> PROMPT 1:
From the terminal-handling text below, copy out word for word the passage starting at "Pty.open() allocates a" and ending at "the slave's pathname.".
> PROMPT 2:
Answer these questions from the terminal-handling text below:
(a) In what form does Tty.windowSize(fd) return its result?
(b) How large is the buffer the implementation allocates for struct termios?
(c) Which call makes up step 2 of Pty.open() on POSIX?

> TEXT UNDER STUDY:

Tty.isatty(fd) returns true only for actual terminal devices — pipes, files, sockets, and closed/invalid fds all return false. Cross-platform: POSIX uses isatty(3); Windows uses GetStdHandle + GetConsoleMode (the canonical equivalent — _isatty from MSVCRT does not distinguish console handles from raw character devices reliably). Tty.windowSize(fd) returns int[]{cols, rows}. POSIX uses ioctl(fd, TIOCGWINSZ, &winsize) with the right request constant (Linux 0x5413, macOS 0x40087468); Windows reads GetConsoleScreenBufferInfo.srWindow. Non-tty fd → ENOTTY. Tty.setRawMode(fd, raw) toggles raw input mode. POSIX path uses tcgetattr / tcsetattr, clearing ISIG | ICANON | ECHO on entry and restoring the saved struct termios on exit. Windows path uses GetConsoleMode / SetConsoleMode, clearing ENABLE_LINE_INPUT | ENABLE_ECHO_INPUT | ENABLE_PROCESSED_INPUT. The original mode is cached per fd so the toggle round-trips even across multiple raw-mode entries.

The struct termios layout differs between glibc/musl Linux (60 bytes, ints for c_*flag) and macOS (72 bytes, longs for c_*flag). The implementation allocates a 256-byte over-large buffer and computes the c_lflag offset per OS — safe because the kernel only accesses the bytes the struct definition covers.

Pty

Pty.open() allocates a fresh master/slave pair on POSIX:

1. posix_openpt(O_RDWR | O_NOCTTY) — open master end. 2. grantpt(master) — set slave permissions. 3. unlockpt(master) — release the lock so the slave can be opened. 4. ptsname_r(master, ...) (or ptsname fallback) — read the slave's pathname.

Returns Pty.Pair(masterFd, slavePath). The caller owns the master fd and is responsible for Pty.close(fd) when finished. On Windows, Pty.close — like Pty.open — raises ENOSYS. The slave path can be open(2)'d directly or threaded into a child via posix_spawn_file_actions_addopen for terminal-bound subprocesses.

> DATA EXCERPT:
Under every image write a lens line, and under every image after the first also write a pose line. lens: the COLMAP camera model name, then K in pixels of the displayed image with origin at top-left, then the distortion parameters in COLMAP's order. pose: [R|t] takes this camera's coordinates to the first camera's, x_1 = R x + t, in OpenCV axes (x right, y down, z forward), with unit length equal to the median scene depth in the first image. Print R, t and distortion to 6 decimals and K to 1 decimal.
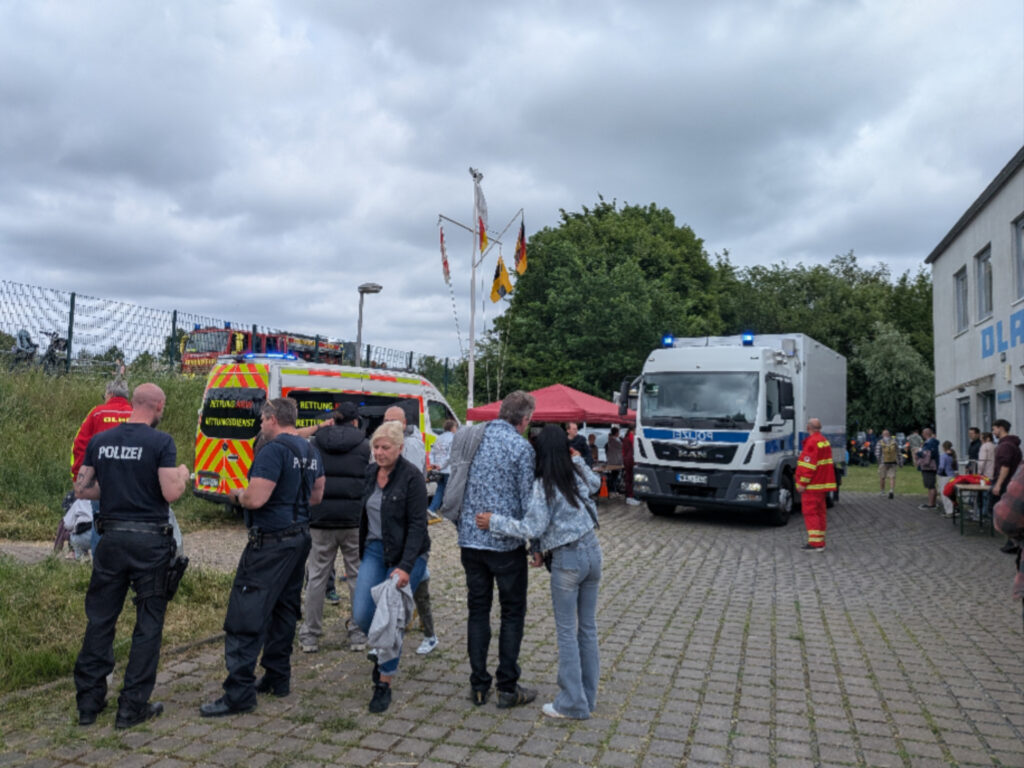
lens RADIAL K [[763.1, 0, 512.0], [0, 763.1, 384.0], [0, 0, 1]] dist [0.000943, 0.000062]
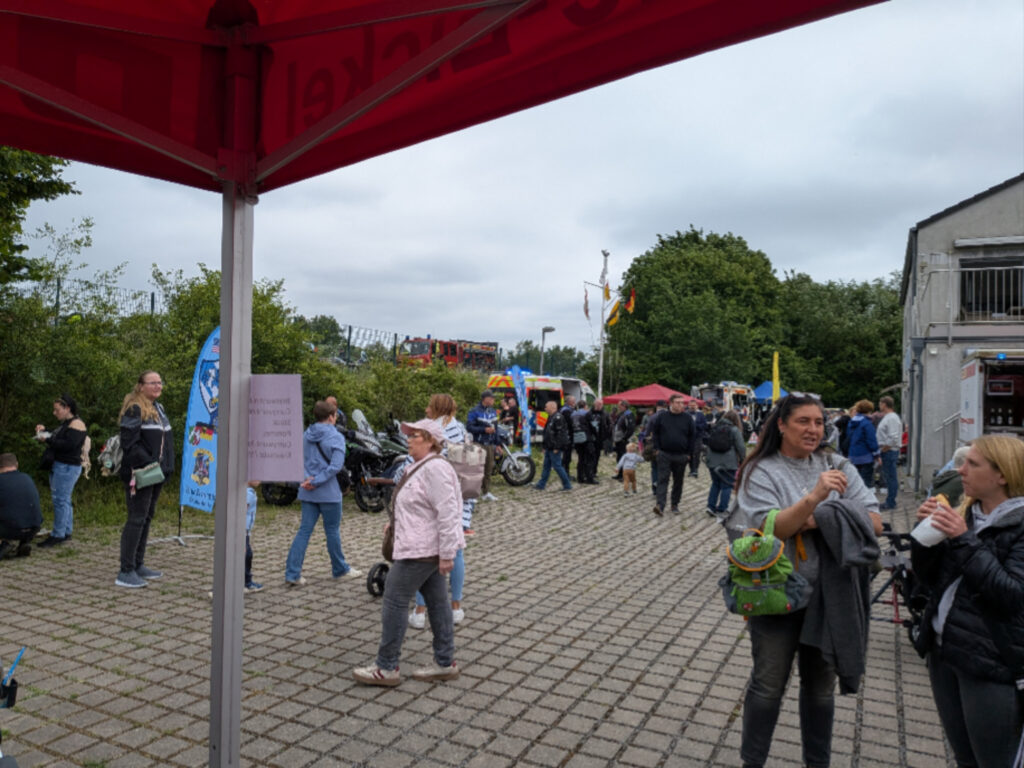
lens RADIAL K [[763.0, 0, 512.0], [0, 763.0, 384.0], [0, 0, 1]] dist [-0.174667, -0.000195]
pose [[0.992066, 0.014973, -0.124824, -0.018513], [-0.012288, 0.999677, 0.022254, -0.013836], [0.125117, -0.020544, 0.991929, -0.299348]]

> EXERCISE ANSWER 1:
Pty.open() allocates a fresh master/slave pair on POSIX:

1. posix_openpt(O_RDWR | O_NOCTTY) — open master end. 2. grantpt(master) — set slave permissions. 3. unlockpt(master) — release the lock so the slave can be opened. 4. ptsname_r(master, ...) (or ptsname fallback) — read the slave's pathname.

> EXERCISE ANSWER 2:
(a) As int[]{cols, rows}.
(b) 256 bytes.
(c) grantpt(master).